Dans les années 1950, Tanger était un paradis (très artificiel) pour les artistes américains gays fuyant le conservatisme de leur pays, c’est le seul endroit du monde arabe connu pour ce phénomène. Ce lieu où les mœurs étaient légères et les interdits presque inexistants s'est avéré être un terrain de jeu fatal pour Lacy. Pris au piège de l'alcool, il est décédé à seulement 46 ans. Quelques heures après l'inauguration de sa monographie à la Tate de Londres, Bacon a reçu un télégramme annonçant la terrible nouvelle. Un coup dur dont le peintre ne se relèvera jamais vraiment. Lacy l'avait quitté, et cette fois pour toujours.

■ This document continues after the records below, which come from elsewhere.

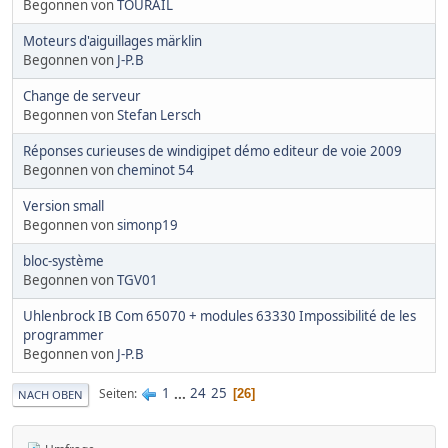
Begonnen von
TOURAIL
Moteurs d'aiguillages märklin
Begonnen von
J-P.B
Change de serveur
Begonnen von
Stefan Lersch
Réponses curieuses de windigipet démo editeur de voie 2009
Begonnen von
cheminot 54
Version small
Begonnen von
simonp19
bloc-système
Begonnen von
TGV01
Uhlenbrock IB Com 65070 + modules 63330 Impossibilité de les
programmer
Begonnen von
J-P.B
1
...
24
25
Seiten
26
NACH OBEN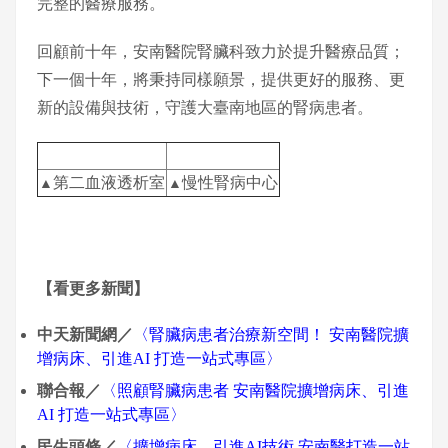
完整的醫療服務。
回顧前⼗年，安南醫院腎臟科致力於提升醫療品質；
下⼀個⼗年，將秉持同樣願景，提供更好的服務、更
新的設備與技術，守護大臺南地區的腎病患者。
第二血液透析室
慢性腎病中心
▲
▲
【看更多新聞】
中天新聞網／
〈腎臟病患者治療新空間！ 安南醫院擴
增病床、引進AI 打造一站式專區〉
聯合報／
〈照顧腎臟病患者 安南醫院擴增病床、引進
AI 打造一站式專區〉
民生頭條／
〈擴增病床、引進AI技術 安南醫打造一站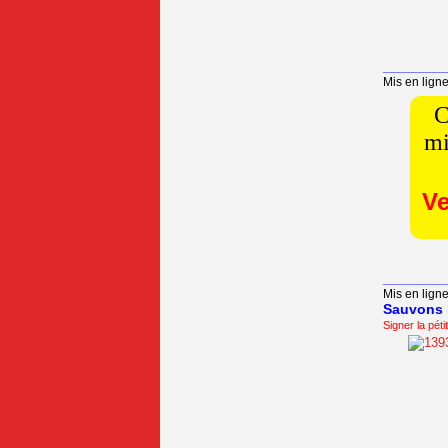
_________
Mis en ligne
C
mi
Ve
_________
Mis en ligne
Sauvons 
Signer la péti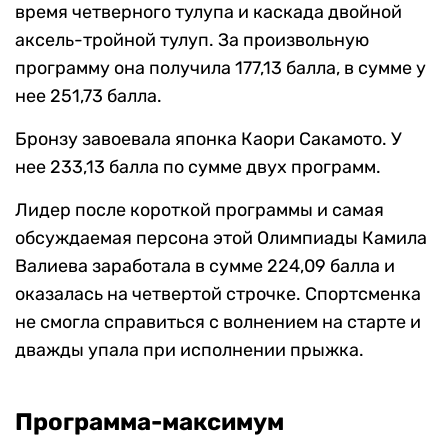
время четверного тулупа и каскада двойной
аксель-тройной тулуп. За произвольную
программу она получила 177,13 балла, в сумме у
нее 251,73 балла.
Бронзу завоевала японка Каори Сакамото. У
нее 233,13 балла по сумме двух программ.
Лидер после короткой программы и самая
обсуждаемая персона этой Олимпиады Камила
Валиева заработала в сумме 224,09 балла и
оказалась на четвертой строчке. Спортсменка
не смогла справиться с волнением на старте и
дважды упала при исполнении прыжка.
Программа-максимум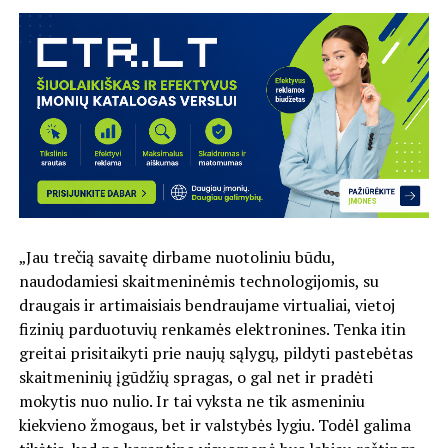
„Jau trečią savaitę dirbame nuotoliniu būdu,
naudodamiesi skaitmeninėmis technologijomis, su
draugais ir artimaisiais bendraujame virtualiai, vietoj
fizinių parduotuvių renkamės elektronines. Tenka itin
greitai prisitaikyti prie naujų sąlygų, pildyti pastebėtas
skaitmeninių įgūdžių spragas, o gal net ir pradėti
mokytis nuo nulio. Ir tai vyksta ne tik asmeniniu
kiekvieno žmogaus, bet ir valstybės lygiu. Todėl galima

Après sa mort, Bacon a continué à représenter son cher et tendre tel qu’il se souvenait de lui : avec ses vices et ses faiblesses. Étude pour un portrait de P.L, réalisé l'année de la mort de Lacy (1962), est un véritable chef-d'œuvre d'analyse physionomique, psychologique et émotionnelle. L'homme est assis les bras croisés, un verre de vin à la main sur un fond dépouillé et intemporel qui n’indique aucun lieu précis. Le pinceau de Bacon déforme le visage de Lacy. De victime en bourreau, il le tourmente, le dévore de l'intérieur et prend possession de lui jusqu'à le rendre méconnaissable. Comme l'a souligné l’écrivain Milan Kundera : « Les portraits de Bacon sont une question sur les limites du soi. À quel degré de distorsion un individu reste-t-il lui-même ? À quel degré de distorsion un être cher reste-t-il encore un être cher ? Combien de temps un visage cher qui s'enfonce dans la maladie, la folie, la haine, la mort, reste-t-il reconnaissable ? Où est la frontière au-delà de laquelle un je cesse d'être je ? ».
En quête constante d'amour, un autre homme entrera dans la vie de Bacon mais cette fois, l'histoire se répète à l'envers : George Dyer sera tourmenté par l’artiste et finira par se suicider le 24 octobre 1971, deux jours avant l'ouverture de la rétrospective triomphale de Bacon au Grand Palais. Dyer, alors âgé de 37 ans, alcoolique, affaibli et souffrant de dépression, prend une surdose de boissons et de barbituriques dans la chambre d’hôtel parisien qu’il partage avec Bacon pendant une brève période de réconciliation après des années de troubles.